I have my own thoughts on the upcoming US Presidential election, and since this isn’t a political blog, I’m not going to talk about them.  What I did want to talk about was a trend that’s disturbing me among my Facebook friends.

Some people are posting support for one candidate or another in the upcoming elections, and responses to those posts have been varied.  But far more often, I’ve seen people posting opposition to one candidate or another.  Instead of saying, “I support A,” people are saying, “You shouldn’t support A.  They’re a (fill in derogatory term).”
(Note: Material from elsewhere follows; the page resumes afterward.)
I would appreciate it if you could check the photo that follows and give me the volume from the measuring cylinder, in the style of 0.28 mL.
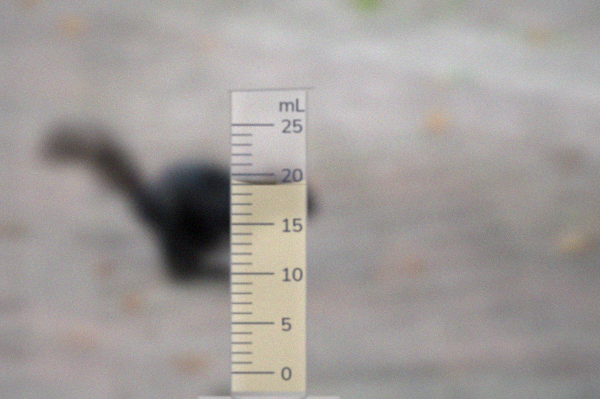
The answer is 19 mL
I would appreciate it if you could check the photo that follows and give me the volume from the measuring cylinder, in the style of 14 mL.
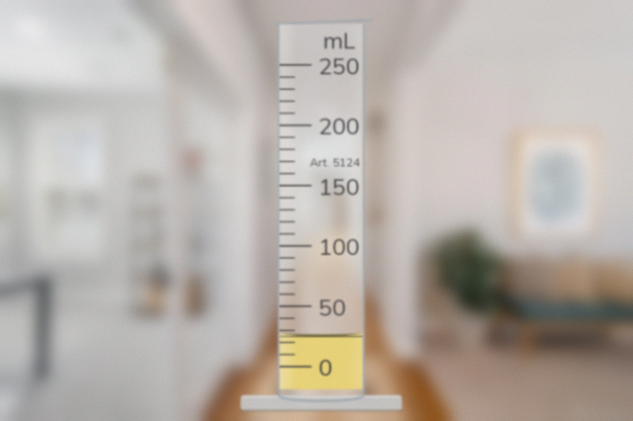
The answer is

Recently, one of my friends posted something like this, and one of the responses was that this election has been the most polarizing election they remember.  My friend, without a trace of irony, said something like, “Yeah, I’ve had to unfriend a number of people for their views.”

People… let’s agree to disagree on the candidates.  There are very few people (I’ve seen) who are offering unqualified support of either candidate.  Most people are choosing what they view as the lesser of two evils.  Why are we going to argue about that?  Supporting one candidate over another doesn’t mean you support racism, sexism, lying, conspiracy theories, or whatever it is the opposition says that candidate is all about.  Supporting one candidate over another means you have your reasons, and that’s all I need to know.

I have gotten into political debates/ discussions with some people.  But only in person, with people I feel safe voicing my opinions with.  In a public forum like Facebook, I think there’s too much room for misunderstanding and hard feelings.  It’s unlikely I’m going to change anyone’s mind about their choice, so in this particular case, I’m not going to try.

It’s easy and tempting to believe that others aren’t as informed or haven’t thought it through the way I have.  That’s probably not true though.  Others value some issues more than others, just as I do.  And we’re all different.

Let’s rise above the political candidates and stop the name calling.  Let’s stop getting angry with people because they disagree on our views.  If you must get into a political discussion, please be respectful of the other person’s views, even if you don’t agree with them.  Let’s thank others for the lively discussions that may ensue.  And above all, let’s be grateful that we live in a country where it’s okay to publicly criticize candidates, and that others can do so too.

In Fahrenheit 451, Bradbury discusses how censorship started by certain interest groups demanding that things that offended them be taken out, until there was nothing left.  Let’s not encourage censorship by demeaning the opinions of others.

Let’s just agree to disagree.  And be grateful that we can.